# Work task:
Each line of the data that includes "Balbirnie" must be copied.

Collected data entries:

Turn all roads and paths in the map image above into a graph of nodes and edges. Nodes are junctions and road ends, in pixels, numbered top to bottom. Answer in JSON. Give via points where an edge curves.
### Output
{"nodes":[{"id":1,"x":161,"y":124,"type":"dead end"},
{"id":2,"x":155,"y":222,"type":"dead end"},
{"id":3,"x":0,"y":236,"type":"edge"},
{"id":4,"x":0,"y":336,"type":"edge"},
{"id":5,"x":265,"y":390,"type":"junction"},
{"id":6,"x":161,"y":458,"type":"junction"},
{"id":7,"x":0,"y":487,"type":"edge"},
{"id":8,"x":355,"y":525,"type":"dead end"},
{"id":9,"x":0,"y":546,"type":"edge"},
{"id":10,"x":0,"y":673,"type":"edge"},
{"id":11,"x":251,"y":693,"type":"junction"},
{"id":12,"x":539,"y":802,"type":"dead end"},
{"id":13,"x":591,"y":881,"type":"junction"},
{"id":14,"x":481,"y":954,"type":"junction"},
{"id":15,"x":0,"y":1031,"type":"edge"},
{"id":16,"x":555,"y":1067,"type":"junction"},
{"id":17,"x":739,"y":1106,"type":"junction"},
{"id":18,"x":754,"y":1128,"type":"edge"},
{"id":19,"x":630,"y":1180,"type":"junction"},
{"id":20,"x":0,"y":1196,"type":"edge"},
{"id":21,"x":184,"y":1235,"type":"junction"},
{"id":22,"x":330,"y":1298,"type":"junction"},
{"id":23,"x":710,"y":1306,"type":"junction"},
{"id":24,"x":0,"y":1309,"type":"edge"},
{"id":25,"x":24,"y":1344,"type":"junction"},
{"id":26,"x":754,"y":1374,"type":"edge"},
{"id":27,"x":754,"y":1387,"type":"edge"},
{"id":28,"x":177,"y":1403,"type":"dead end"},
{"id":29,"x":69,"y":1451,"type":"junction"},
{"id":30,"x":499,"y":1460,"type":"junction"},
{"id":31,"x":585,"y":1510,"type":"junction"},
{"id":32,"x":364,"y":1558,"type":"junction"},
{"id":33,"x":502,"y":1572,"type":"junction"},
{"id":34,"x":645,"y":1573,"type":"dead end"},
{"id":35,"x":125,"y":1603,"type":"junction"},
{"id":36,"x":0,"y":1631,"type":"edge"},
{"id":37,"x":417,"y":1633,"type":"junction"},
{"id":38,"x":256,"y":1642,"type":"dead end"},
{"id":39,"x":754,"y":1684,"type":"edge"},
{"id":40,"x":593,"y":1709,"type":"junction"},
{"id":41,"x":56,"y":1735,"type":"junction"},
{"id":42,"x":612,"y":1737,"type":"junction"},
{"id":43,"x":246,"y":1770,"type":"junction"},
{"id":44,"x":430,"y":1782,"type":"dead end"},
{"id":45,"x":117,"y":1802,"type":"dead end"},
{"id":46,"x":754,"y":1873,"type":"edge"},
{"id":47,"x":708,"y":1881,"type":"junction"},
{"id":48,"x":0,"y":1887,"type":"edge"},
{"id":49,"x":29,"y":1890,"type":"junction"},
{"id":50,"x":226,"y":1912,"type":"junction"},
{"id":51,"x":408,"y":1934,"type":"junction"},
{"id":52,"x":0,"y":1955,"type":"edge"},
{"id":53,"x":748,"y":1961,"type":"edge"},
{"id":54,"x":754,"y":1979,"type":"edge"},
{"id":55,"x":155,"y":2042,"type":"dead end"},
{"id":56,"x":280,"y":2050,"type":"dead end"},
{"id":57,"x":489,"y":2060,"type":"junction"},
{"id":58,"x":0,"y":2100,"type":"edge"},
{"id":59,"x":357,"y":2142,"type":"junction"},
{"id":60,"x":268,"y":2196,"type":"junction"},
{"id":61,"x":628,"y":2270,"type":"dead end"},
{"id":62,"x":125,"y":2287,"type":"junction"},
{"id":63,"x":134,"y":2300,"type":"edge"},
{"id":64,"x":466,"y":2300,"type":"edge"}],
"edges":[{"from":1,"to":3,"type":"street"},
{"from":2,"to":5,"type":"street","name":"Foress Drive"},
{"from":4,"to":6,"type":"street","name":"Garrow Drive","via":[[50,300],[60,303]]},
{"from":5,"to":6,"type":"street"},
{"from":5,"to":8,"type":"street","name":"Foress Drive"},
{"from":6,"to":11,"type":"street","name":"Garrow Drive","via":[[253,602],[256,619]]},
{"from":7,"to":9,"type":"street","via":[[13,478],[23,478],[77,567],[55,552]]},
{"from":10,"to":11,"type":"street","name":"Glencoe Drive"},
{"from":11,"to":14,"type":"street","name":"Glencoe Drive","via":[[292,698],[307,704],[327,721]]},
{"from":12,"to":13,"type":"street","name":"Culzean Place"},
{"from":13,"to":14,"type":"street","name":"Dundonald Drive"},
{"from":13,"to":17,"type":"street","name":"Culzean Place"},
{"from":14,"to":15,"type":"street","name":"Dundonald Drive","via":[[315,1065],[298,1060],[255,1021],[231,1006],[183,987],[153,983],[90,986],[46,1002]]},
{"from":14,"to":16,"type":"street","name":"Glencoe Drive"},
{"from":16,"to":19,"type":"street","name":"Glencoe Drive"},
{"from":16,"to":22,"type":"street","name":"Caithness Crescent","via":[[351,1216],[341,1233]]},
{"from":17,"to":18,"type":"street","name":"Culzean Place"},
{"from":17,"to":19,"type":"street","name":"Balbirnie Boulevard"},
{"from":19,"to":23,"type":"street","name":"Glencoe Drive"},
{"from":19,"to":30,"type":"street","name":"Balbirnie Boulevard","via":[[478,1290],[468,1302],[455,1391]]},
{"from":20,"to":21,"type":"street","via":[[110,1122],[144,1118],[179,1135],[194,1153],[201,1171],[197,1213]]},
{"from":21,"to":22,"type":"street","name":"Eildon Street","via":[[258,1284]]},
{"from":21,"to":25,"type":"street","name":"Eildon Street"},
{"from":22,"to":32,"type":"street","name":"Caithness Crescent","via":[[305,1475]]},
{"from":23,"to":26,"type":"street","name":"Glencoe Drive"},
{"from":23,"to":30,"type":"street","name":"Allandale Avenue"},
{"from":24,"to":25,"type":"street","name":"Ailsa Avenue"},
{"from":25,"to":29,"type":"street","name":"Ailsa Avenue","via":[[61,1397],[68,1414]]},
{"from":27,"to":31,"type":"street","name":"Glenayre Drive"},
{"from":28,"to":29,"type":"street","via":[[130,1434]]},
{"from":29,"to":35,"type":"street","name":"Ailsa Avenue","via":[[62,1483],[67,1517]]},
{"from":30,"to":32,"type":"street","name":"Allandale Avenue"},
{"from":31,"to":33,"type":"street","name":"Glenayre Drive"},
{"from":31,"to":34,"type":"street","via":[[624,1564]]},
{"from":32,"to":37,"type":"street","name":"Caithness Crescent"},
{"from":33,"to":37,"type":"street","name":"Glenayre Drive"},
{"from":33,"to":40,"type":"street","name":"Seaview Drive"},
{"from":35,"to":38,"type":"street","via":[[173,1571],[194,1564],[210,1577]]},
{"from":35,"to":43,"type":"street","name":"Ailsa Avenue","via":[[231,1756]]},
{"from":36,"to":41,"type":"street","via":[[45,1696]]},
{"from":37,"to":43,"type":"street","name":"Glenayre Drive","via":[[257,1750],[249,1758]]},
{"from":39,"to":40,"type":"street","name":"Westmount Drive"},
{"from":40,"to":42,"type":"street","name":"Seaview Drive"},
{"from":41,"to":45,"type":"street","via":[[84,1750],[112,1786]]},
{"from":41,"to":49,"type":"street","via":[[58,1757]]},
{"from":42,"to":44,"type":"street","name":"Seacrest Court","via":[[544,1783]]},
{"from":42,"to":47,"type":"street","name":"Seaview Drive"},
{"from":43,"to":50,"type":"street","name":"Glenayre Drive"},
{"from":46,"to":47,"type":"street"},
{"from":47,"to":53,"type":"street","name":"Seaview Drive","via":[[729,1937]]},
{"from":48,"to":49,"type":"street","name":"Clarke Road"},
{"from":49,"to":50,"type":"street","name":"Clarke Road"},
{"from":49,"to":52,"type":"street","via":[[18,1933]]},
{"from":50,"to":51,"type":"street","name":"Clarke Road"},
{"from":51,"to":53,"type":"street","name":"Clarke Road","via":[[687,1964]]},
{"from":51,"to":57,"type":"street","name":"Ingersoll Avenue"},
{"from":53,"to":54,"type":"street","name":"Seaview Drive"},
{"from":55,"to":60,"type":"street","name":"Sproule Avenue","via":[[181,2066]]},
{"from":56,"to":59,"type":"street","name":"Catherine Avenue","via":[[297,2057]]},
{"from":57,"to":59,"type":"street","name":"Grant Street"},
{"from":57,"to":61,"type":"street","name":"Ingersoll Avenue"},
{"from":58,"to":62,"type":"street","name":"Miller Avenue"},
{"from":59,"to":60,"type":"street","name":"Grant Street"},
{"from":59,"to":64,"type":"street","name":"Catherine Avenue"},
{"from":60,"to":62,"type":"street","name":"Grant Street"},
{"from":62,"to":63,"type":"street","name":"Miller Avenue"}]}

# Answer to this task:
{"from":17,"to":19,"type":"street","name":"Balbirnie Boulevard"},
{"from":19,"to":30,"type":"street","name":"Balbirnie Boulevard","via":[[478,1290],[468,1302],[455,1391]]},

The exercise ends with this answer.